La seduta odierna prosegue in netto calo per Enel che indossa la maglia nera nel settore utility e accusa una delle peggiori performance nel paniere delle blue chips.

Enel tra i peggiori del Ftse Mib

Il titolo, dopo aver chiuso la sessione di ieri con un progresso di poco superiore a mezzo punto percentuale, oggi ha provato timidamente a salire nelle battute iniziali, per poi cambiare subito direzione di marcia.

Negli ultimi minuti Enel passa di mano a 8,303 euro, con una flessione del 2,32% e oltre 13 milioni di azioni trattate, contro la media degli ultimi 30 giorni pari a circa 23,5 milioni.

Enel non trova supporto nel caso dei tassi dei BTP

Il titolo risente della negativa intonazione dell'intero settore utility che oggi non trova supporto nelle ulteriori buone notizie dal fronte obbligazionario.

Mentre lo Spread BTP-Bund oggi risale un po' la china e mostra un progresso dello 0,75% a 94,2 punti base, non si fermano gli acquisti sui BTP che vedono il rendimento del decennale ad un passo dallo 0,5% e precisamente allo 0,507% con un calo dell'1,17%.

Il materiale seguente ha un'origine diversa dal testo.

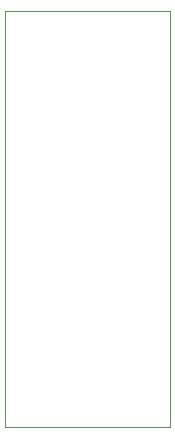
<source format=gbr>
%TF.GenerationSoftware,KiCad,Pcbnew,(5.1.6)-1*%
%TF.CreationDate,2020-08-29T13:30:18-04:00*%
%TF.ProjectId,555-timer-rev1-0,3535352d-7469-46d6-9572-2d726576312d,rev?*%
%TF.SameCoordinates,Original*%
%TF.FileFunction,Profile,NP*%
%FSLAX46Y46*%
G04 Gerber Fmt 4.6, Leading zero omitted, Abs format (unit mm)*
G04 Created by KiCad (PCBNEW (5.1.6)-1) date 2020-08-29 13:30:18*
%MOMM*%
%LPD*%
G01*
G04 APERTURE LIST*
%TA.AperFunction,Profile*%
%ADD10C,0.100000*%
%TD*%
G04 APERTURE END LIST*
D10*
X155750000Y-72250000D02*
X155750000Y-107500000D01*
X141750000Y-72250000D02*
X155750000Y-72250000D01*
X141750000Y-107500000D02*
X141750000Y-72250000D01*
X155750000Y-107500000D02*
X141750000Y-107500000D01*
M02*

</source>
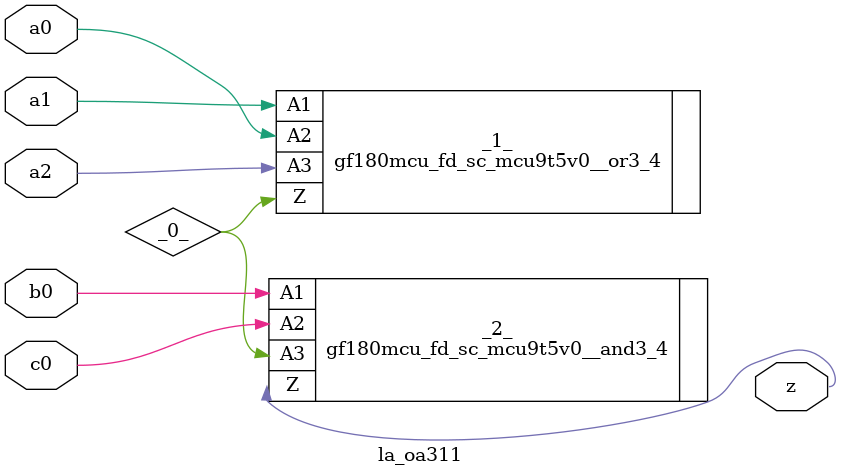
<source format=v>

/* Generated by Yosys 0.44 (git sha1 80ba43d26, g++ 11.4.0-1ubuntu1~22.04 -fPIC -O3) */

(* top =  1  *)
(* src = "inputs/la_oa311.v:10.1-23.10" *)
module la_oa311 (
    a0,
    a1,
    a2,
    b0,
    c0,
    z
);
  wire _0_;
  (* src = "inputs/la_oa311.v:13.12-13.14" *)
  input a0;
  wire a0;
  (* src = "inputs/la_oa311.v:14.12-14.14" *)
  input a1;
  wire a1;
  (* src = "inputs/la_oa311.v:15.12-15.14" *)
  input a2;
  wire a2;
  (* src = "inputs/la_oa311.v:16.12-16.14" *)
  input b0;
  wire b0;
  (* src = "inputs/la_oa311.v:17.12-17.14" *)
  input c0;
  wire c0;
  (* src = "inputs/la_oa311.v:18.12-18.13" *)
  output z;
  wire z;
  gf180mcu_fd_sc_mcu9t5v0__or3_4 _1_ (
      .A1(a1),
      .A2(a0),
      .A3(a2),
      .Z (_0_)
  );
  gf180mcu_fd_sc_mcu9t5v0__and3_4 _2_ (
      .A1(b0),
      .A2(c0),
      .A3(_0_),
      .Z (z)
  );
endmodule

</source>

Enel: investimenti nell'idrogeno per Endesa

Enel intanto finisce sotto la lente del mercato sulla scia dell indicazioni di stampa, riportate in particolare da Milano Finanza che parla dell’attesa degli investimenti di Endesa sui progetti per l’idrogeno.

Il quotidiano finanziario cita 2,9 miliardi di euro complessivi che tuttavia sono in prevalenza da riferirsi all’espansione di 2000 MW di progetti rinnovabili.

A questi saranno associati anche 340 MW di elettrolizzatori per idrogeno verde per una produzione complessiva di 26mila tonnellate di Idrogeno da destinare a industrie chimiche, consumi termoelettrici e trasporto pesante.

Enel al vaglio di Equita SIM

Commentando quanto riportato dalla stampa, gli analisti di Equita SIM parlano di indicazioni in linea con gli obiettivi del piano industriale di Enel.

Confermata la view positiva sul titolo che per la SIM milanese merita una raccomandazione "buy", con un prezzo obiettivo a 9,3 euro.

Enel piace anche a Mediobanca e Banca Akros. Upside interessante

Equita SIM non è la sola a scommettere su Enel, visto che di recente, dopo la diffusione dei dati preliminari del 2020, altre banche d'affari si sono espresse in termini positivi sul titolo.

E' il caso di Mediobanca Securities secondo cui le azioni del colosso elettrico sono destinate a sovraperformare il mercato, con un target price a 9,5 euro.

Altrettanto bullish la view di Banca Akros che la scorsa settimana da una parte ha ribadito il rating "buy" su Enel e dall'altra ha incrementato il fair value da 9,8 a 10,2 euro, valore che implica un potenziale di upside di circa il 23% rispetto alle quotazioni correnti a Piazza Affari.

Dalle indicazioni fornite dalle banche d'affari emerge che Enel ai prezzi attuali appare sottovalutato, offrendo quindi un'opportunità di acquisto con un un margine di crescita ancora molto interessante in relazione ai target indicati da vari analisti.